Source records: Begin

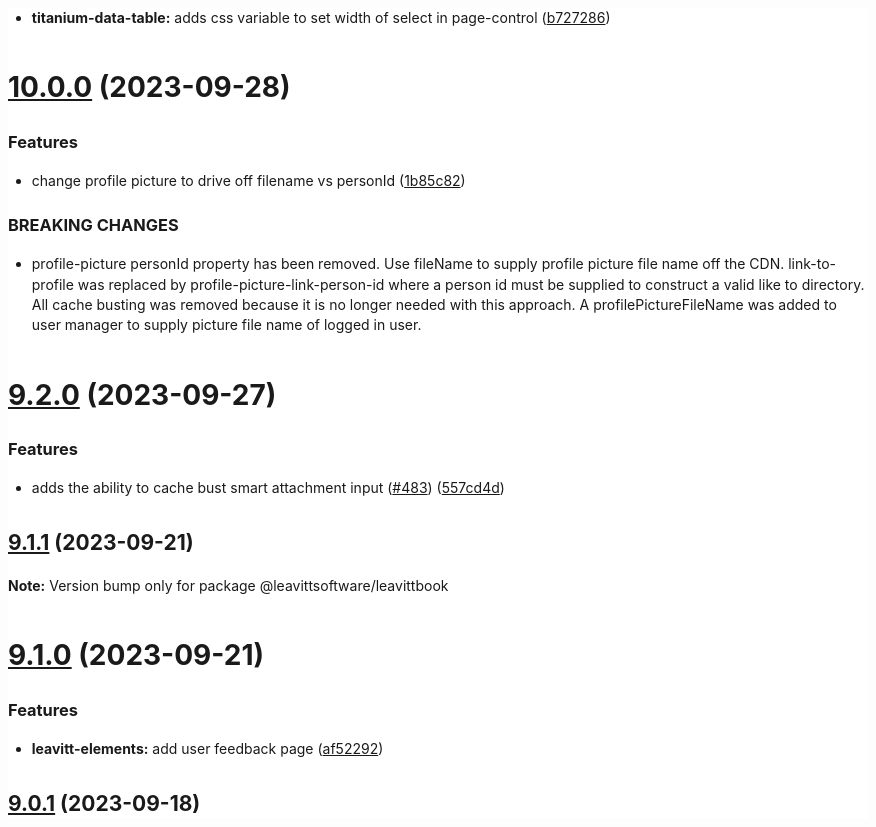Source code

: - **titanium-data-table:** adds css variable to set width of select in page-control ([b727286](https://github.com/LeavittSoftware/titanium-elements/commit/b727286c7864f1d55f04fa93ffd7b1fa034ebe93))

# [10.0.0](https://github.com/LeavittSoftware/titanium-elements/compare/@leavittsoftware/leavittbook@9.2.0...@leavittsoftware/leavittbook@10.0.0) (2023-09-28)

### Features

- change profile picture to drive off filename vs personId ([1b85c82](https://github.com/LeavittSoftware/titanium-elements/commit/1b85c82c53bdbdc65d6cd8ccdfb420f983026355))

### BREAKING CHANGES

- profile-picture personId property has been removed. Use fileName to supply profile picture file name off the CDN. link-to-profile was replaced by profile-picture-link-person-id where a person id must be supplied to construct a valid like to directory. All cache busting was removed because it is no longer needed with this approach. A profilePictureFileName was added to user manager to supply picture file name of logged in user.

# [9.2.0](https://github.com/LeavittSoftware/titanium-elements/compare/@leavittsoftware/leavittbook@9.1.1...@leavittsoftware/leavittbook@9.2.0) (2023-09-27)

### Features

- adds the ability to cache bust smart attachment input ([#483](https://github.com/LeavittSoftware/titanium-elements/issues/483)) ([557cd4d](https://github.com/LeavittSoftware/titanium-elements/commit/557cd4d32475349b4a7ea9f2609dfc93648c55c2))

## [9.1.1](https://github.com/LeavittSoftware/titanium-elements/compare/@leavittsoftware/leavittbook@9.1.0...@leavittsoftware/leavittbook@9.1.1) (2023-09-21)

**Note:** Version bump only for package @leavittsoftware/leavittbook

# [9.1.0](https://github.com/LeavittSoftware/titanium-elements/compare/@leavittsoftware/leavittbook@9.0.1...@leavittsoftware/leavittbook@9.1.0) (2023-09-21)

### Features

- **leavitt-elements:** add user feedback page ([af52292](https://github.com/LeavittSoftware/titanium-elements/commit/af5229225f94b7e9b12aeb10e4e241076e8ad4b7))

## [9.0.1](https://github.com/LeavittSoftware/titanium-elements/compare/@leavittsoftware/leavittbook@9.0.0...@leavittsoftware/leavittbook@9.0.1) (2023-09-18)
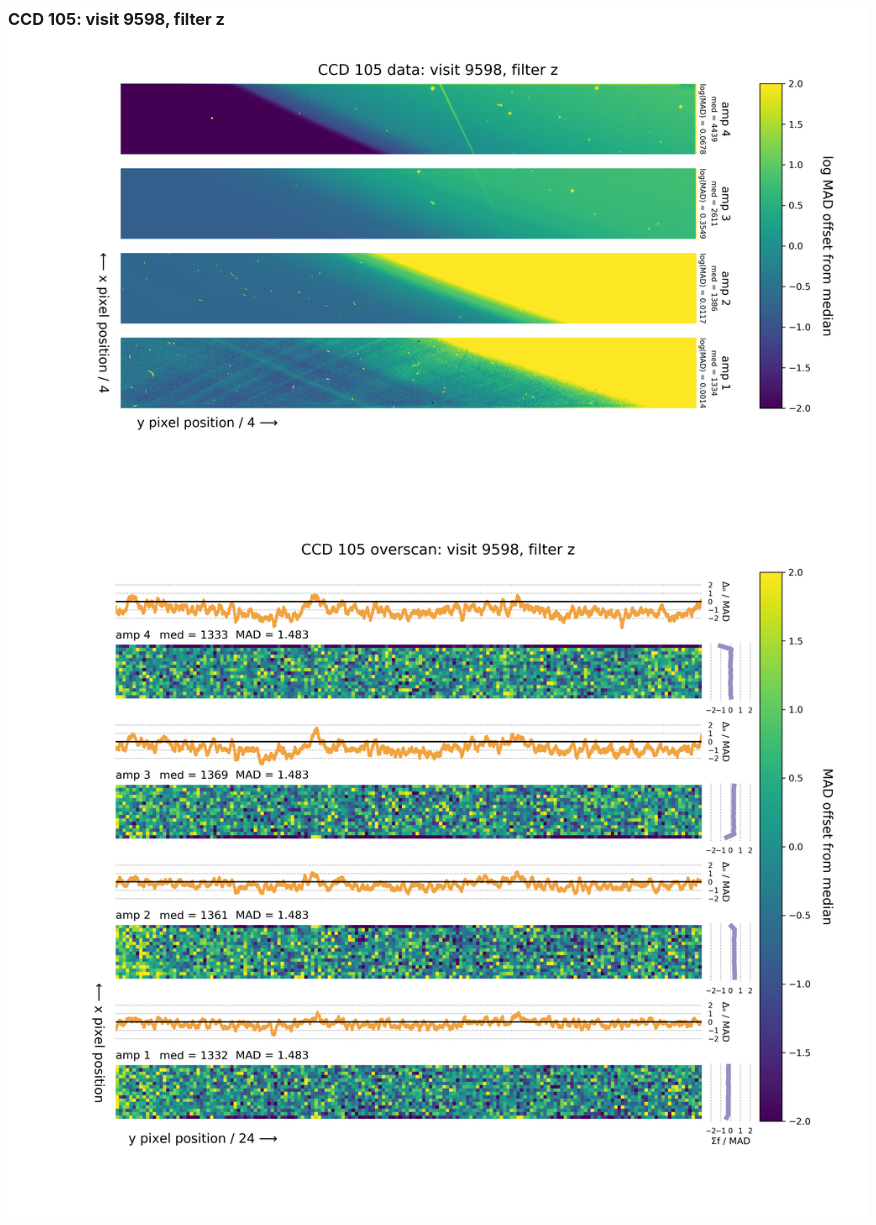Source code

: ### CCD 105: visit 9598, filter z![](ccd105_visit9598_z_data.png)
![](ccd105_visit9598_z_overscan.png)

Source records: End

**Exercise instructions:** Would you filter the entries above and keep each line that has the word "picture"?

**Finished exercise:**
- change profile picture to drive off filename vs personId ([1b85c82](https://github.com/LeavittSoftware/titanium-elements/commit/1b85c82c53bdbdc65d6cd8ccdfb420f983026355))
- profile-picture personId property has been removed. Use fileName to supply profile picture file name off the CDN. link-to-profile was replaced by profile-picture-link-person-id where a person id must be supplied to construct a valid like to directory. All cache busting was removed because it is no longer needed with this approach. A profilePictureFileName was added to user manager to supply picture file name of logged in user.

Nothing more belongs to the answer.